OPINION:
The question may sound dramatic, but it deserves serious consideration: Are we willing to accept a future in which rural America becomes increasingly unaffordable for the families who built it?
Across the country, rising costs are making it harder for working families to stay in the communities they call home. While the national affordability debate focuses heavily on urban challenges, rural America faces distinct burdens that receive far less attention. Food costs are higher, healthcare access is limited and essential services are farther away. Yet many federal policies continue to be built around urban assumptions rather than rural realities.
The result is a growing gap between what rural Americans need and what the federal government delivers.
As the representative for Hawai’i’s largely rural Second Congressional District, I see these challenges every day. The communities I represent are separated by oceans and mountains, but their concerns mirror those expressed in farming communities across the Midwest, small towns in the South, and remote regions throughout the West.
Families are struggling to keep up with the rising cost of groceries, and rural healthcare providers are struggling to keep their doors open. But federal formulas too often fail to account for the higher costs of serving geographically isolated communities, and federal investments miss the mark in delivering resources to support them. These issues are symptoms of the same underlying problem: federal policies and programs that do not adequately account for rural realities.
Food affordability offers a clear example. While rising grocery prices affect households nationwide, rural communities face additional costs driven by transportation, limited competition and supply chain challenges. In Hawai’i, families living on islands such as Moloka’i and Lna’i routinely pay significantly more for groceries than residents in urban Honolulu. Yet Supplemental Nutrition Assistance Program (SNAP) benefits are calculated using price data from Honolulu, effectively treating incredibly different food markets exactly the same.

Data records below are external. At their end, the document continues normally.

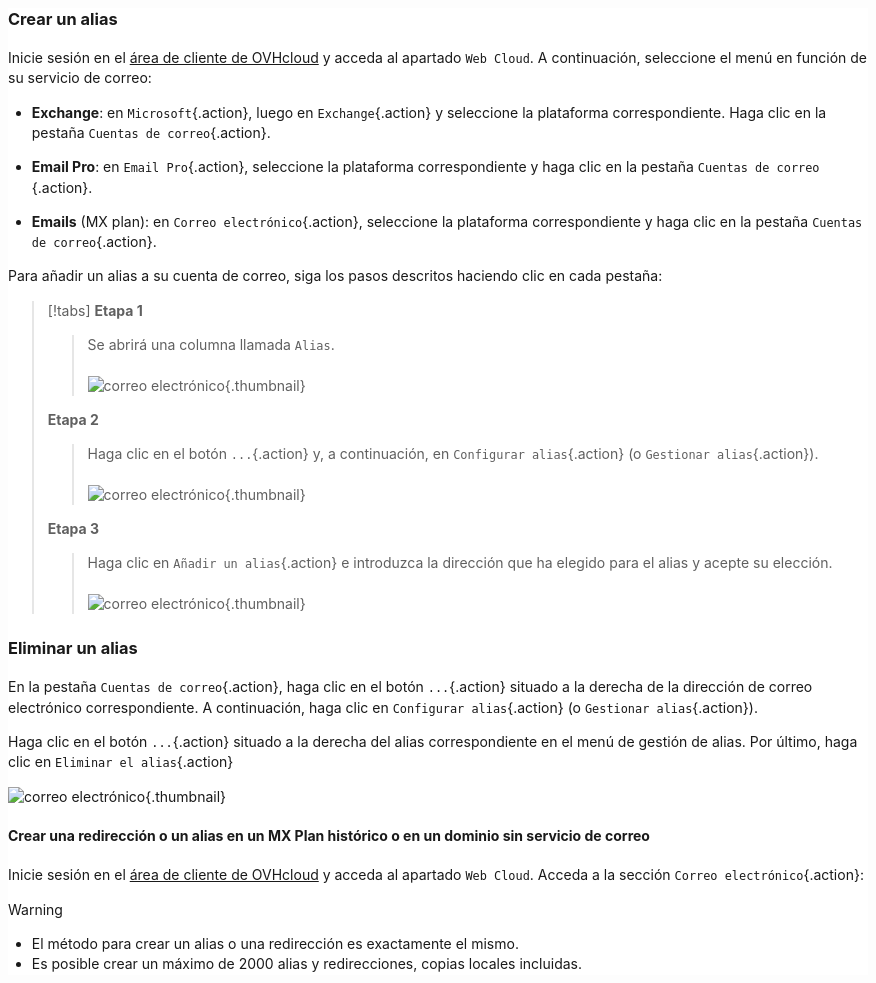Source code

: ### Crear un alias <a name="alias"></a>

Inicie sesión en el [área de cliente de OVHcloud](/links/manager) y acceda al apartado `Web Cloud`. A continuación, seleccione el menú en función de su servicio de correo:

- **Exchange**: en `Microsoft`{.action}, luego en `Exchange`{.action} y seleccione la plataforma correspondiente. Haga clic en la pestaña `Cuentas de correo`{.action}.

- **Email Pro**: en `Email Pro`{.action}, seleccione la plataforma correspondiente y haga clic en la pestaña `Cuentas de correo`{.action}.

- **Emails** (MX plan): en `Correo electrónico`{.action}, seleccione la plataforma correspondiente y haga clic en la pestaña `Cuentas de correo`{.action}.

Para añadir un alias a su cuenta de correo, siga los pasos descritos haciendo clic en cada pestaña:

> [!tabs]
> **Etapa 1**
>>
>> Se abrirá una columna llamada `Alias`.<br><br>
>> ![correo electrónico](images/email-alias012.png){.thumbnail}<br>
>>
> **Etapa 2**
>>
>> Haga clic en el botón `...`{.action} y, a continuación, en `Configurar alias`{.action} (o `Gestionar alias`{.action}).<br><br>
>> ![correo electrónico](images/email-alias02.png){.thumbnail}<br>
>>
> **Etapa 3**
>>
>> Haga clic en `Añadir un alias`{.action} e introduzca la dirección que ha elegido para el alias y acepte su elección.<br><br>
>> ![correo electrónico](images/email-alias03.png){.thumbnail}<br>

### Eliminar un alias

En la pestaña `Cuentas de correo`{.action}, haga clic en el botón `...`{.action} situado a la derecha de la dirección de correo electrónico correspondiente. A continuación, haga clic en `Configurar alias`{.action} (o `Gestionar alias`{.action}).

Haga clic en el botón `...`{.action} situado a la derecha del alias correspondiente en el menú de gestión de alias. Por último, haga clic en `Eliminar el alias`{.action}

![correo electrónico](images/email-alias04.png){.thumbnail}

#### Crear una redirección o un alias en un MX Plan histórico o en un dominio sin servicio de correo <a name="mxplanlegacy"></a>

Inicie sesión en el [área de cliente de OVHcloud](/links/manager) y acceda al apartado `Web Cloud`. Acceda a la sección `Correo electrónico`{.action}:

> [!warning]
>
> - El método para crear un alias o una redirección es exactamente el mismo.
> - Es posible crear un máximo de 2000 alias y redirecciones, copias locales incluidas.
>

Families facing the highest food costs should not receive assistance based on the lowest-cost market in the state. That is why I introduced the Feeding Rural Families Act, legislation modeled after policies already used in Alaska to allow SNAP benefits better reflect actual grocery costs in rural Hawai’i. While the bill addresses a challenge specific to my state, the broader principle applies nationwide: nutrition assistance should reflect the true cost of feeding a family where that family lives.

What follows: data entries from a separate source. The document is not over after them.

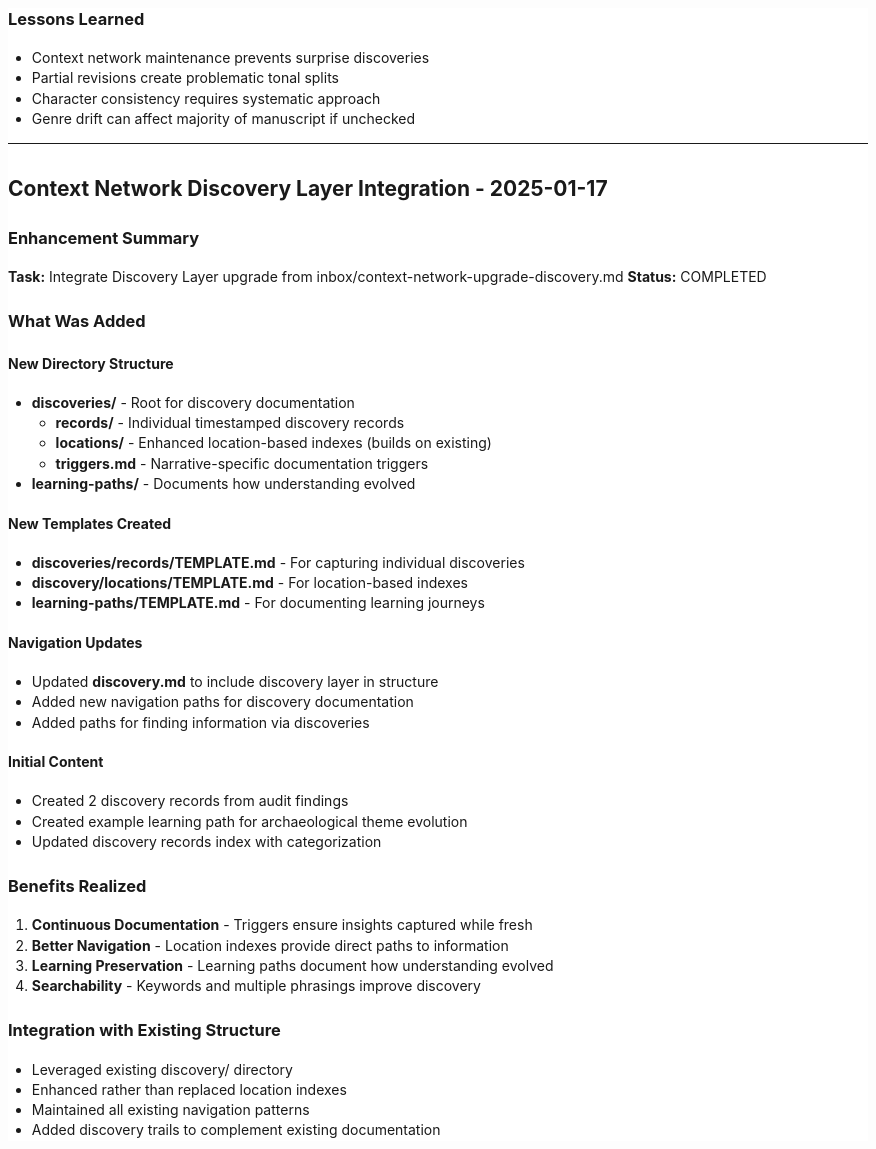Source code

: ### Lessons Learned
- Context network maintenance prevents surprise discoveries
- Partial revisions create problematic tonal splits
- Character consistency requires systematic approach
- Genre drift can affect majority of manuscript if unchecked

---

## Context Network Discovery Layer Integration - 2025-01-17

### Enhancement Summary
**Task:** Integrate Discovery Layer upgrade from inbox/context-network-upgrade-discovery.md
**Status:** COMPLETED

### What Was Added

#### New Directory Structure
- **discoveries/** - Root for discovery documentation
  - **records/** - Individual timestamped discovery records
  - **locations/** - Enhanced location-based indexes (builds on existing)
  - **triggers.md** - Narrative-specific documentation triggers
- **learning-paths/** - Documents how understanding evolved

#### New Templates Created
- **discoveries/records/TEMPLATE.md** - For capturing individual discoveries
- **discovery/locations/TEMPLATE.md** - For location-based indexes
- **learning-paths/TEMPLATE.md** - For documenting learning journeys

#### Navigation Updates
- Updated **discovery.md** to include discovery layer in structure
- Added new navigation paths for discovery documentation
- Added paths for finding information via discoveries

#### Initial Content
- Created 2 discovery records from audit findings
- Created example learning path for archaeological theme evolution
- Updated discovery records index with categorization

### Benefits Realized
1. **Continuous Documentation** - Triggers ensure insights captured while fresh
2. **Better Navigation** - Location indexes provide direct paths to information
3. **Learning Preservation** - Learning paths document how understanding evolved
4. **Searchability** - Keywords and multiple phrasings improve discovery

### Integration with Existing Structure
- Leveraged existing discovery/ directory
- Enhanced rather than replaced location indexes
- Maintained all existing navigation patterns
- Added discovery trails to complement existing documentation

Healthcare presents a similar challenge. Rural providers operate with workforce shortages, higher operating costs, smaller patient populations and significant geographic barriers. Yet reimbursement systems often fail to account for those realities. I introduced the PATCH Act to improve how Medicare reimbursement rates reflect the actual cost of care in Hawai’i, an issue that extends well beyond our state.

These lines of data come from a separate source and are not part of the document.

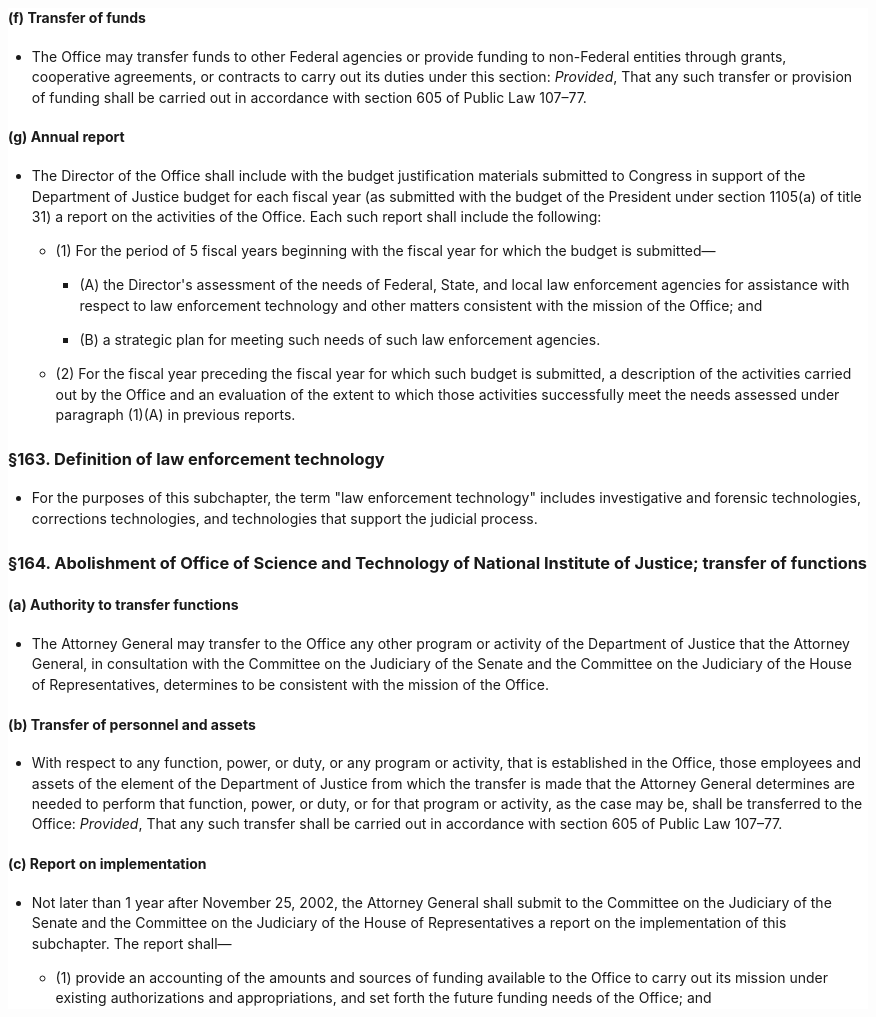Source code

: #### (f) Transfer of funds
* The Office may transfer funds to other Federal agencies or provide funding to non-Federal entities through grants, cooperative agreements, or contracts to carry out its duties under this section: _Provided_, That any such transfer or provision of funding shall be carried out in accordance with section 605 of Public Law 107–77.

#### (g) Annual report
* The Director of the Office shall include with the budget justification materials submitted to Congress in support of the Department of Justice budget for each fiscal year (as submitted with the budget of the President under section 1105(a) of title 31) a report on the activities of the Office. Each such report shall include the following:

  * (1) For the period of 5 fiscal years beginning with the fiscal year for which the budget is submitted—

    * (A) the Director's assessment of the needs of Federal, State, and local law enforcement agencies for assistance with respect to law enforcement technology and other matters consistent with the mission of the Office; and

    * (B) a strategic plan for meeting such needs of such law enforcement agencies.


  * (2) For the fiscal year preceding the fiscal year for which such budget is submitted, a description of the activities carried out by the Office and an evaluation of the extent to which those activities successfully meet the needs assessed under paragraph (1)(A) in previous reports.

### §163. Definition of law enforcement technology
* For the purposes of this subchapter, the term "law enforcement technology" includes investigative and forensic technologies, corrections technologies, and technologies that support the judicial process.

### §164. Abolishment of Office of Science and Technology of National Institute of Justice; transfer of functions
#### (a) Authority to transfer functions
* The Attorney General may transfer to the Office any other program or activity of the Department of Justice that the Attorney General, in consultation with the Committee on the Judiciary of the Senate and the Committee on the Judiciary of the House of Representatives, determines to be consistent with the mission of the Office.

#### (b) Transfer of personnel and assets
* With respect to any function, power, or duty, or any program or activity, that is established in the Office, those employees and assets of the element of the Department of Justice from which the transfer is made that the Attorney General determines are needed to perform that function, power, or duty, or for that program or activity, as the case may be, shall be transferred to the Office: _Provided_, That any such transfer shall be carried out in accordance with section 605 of Public Law 107–77.

#### (c) Report on implementation
* Not later than 1 year after November 25, 2002, the Attorney General shall submit to the Committee on the Judiciary of the Senate and the Committee on the Judiciary of the House of Representatives a report on the implementation of this subchapter. The report shall—

  * (1) provide an accounting of the amounts and sources of funding available to the Office to carry out its mission under existing authorizations and appropriations, and set forth the future funding needs of the Office; and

Across rural America, hospitals and clinics are expected to deliver high-quality care under conditions fundamentally different from those faced by large urban health systems. Today, nearly half of rural hospitals nationwide operate with negative margins, and hundreds remain at risk of closure. Impending Medicaid cuts have also intensified concerns in communities where hospitals depend heavily on those reimbursements to maintain services. In Hawai’i alone, several rural hospitals could face serious financial strain and close altogether.
When a rural hospital closes, the effects extend far beyond healthcare. Communities lose jobs, businesses become less likely to invest and families lose access to emergency care. The closure of a rural hospital is often a warning sign of broader economic decline.
To help rural hospitals modernize and meet community needs, I introduced the Rural Hospital Revitalization Act. This bill would provide interest-free, USDA-backed financing to upgrade facilities, expand services, and meet long-term infrastructure needs. Rural communities deserve the same healthcare investment opportunities as larger urban systems.
Food affordability and healthcare access are deeply connected. Without reliable healthcare, patients miss out on timely preventive care, diagnosis and treatment. The result is sicker people, higher costs, and greater financial strain on families. Securing both affordable food and quality healthcare is essential to the health and economic stability of rural America.
Rural Americans are not asking for special treatment. They are asking for a level playing field and the same opportunities as everyone else. A reimbursement formula that reflects the true cost of providing care is not a subsidy. A nutrition program that reflects actual grocery prices is not a special benefit. Both ensure that federal policies account for rural realities.
Rural America remains central to our nation’s food production, energy development, military recruitment and economic resilience.
If we are serious about sustaining the communities that feed, fuel, and sustain this nation, we must act now before they reach their breaking point. We cannot continue to treat rural America as a problem to be managed, but rather the foundation of this country that we cannot afford to lose.
• U.S. Rep. Jill Tokuda represents Hawai’i’s Second Congressional District, which includes suburban and rural parts of O’ahu, the islands of Hawai’i, Kaua’i, Maui, Lana’i, Moloka’i, Ni’ihau, Kaho’olawe, and the Northwestern Hawaiian Islands. She serves on the House Committee on Armed Services, the Select Committee on the Chinese Communist Party, and as Ranking Member on the Subcommittee on Conservation, Research, and Biotechnology on the Committee on Agriculture. She is a founding member and Co-Chair of the Bipartisan Rural Health Caucus, as well as the Co-Founder and Co-Chair of the Congressional Air Medical Caucus.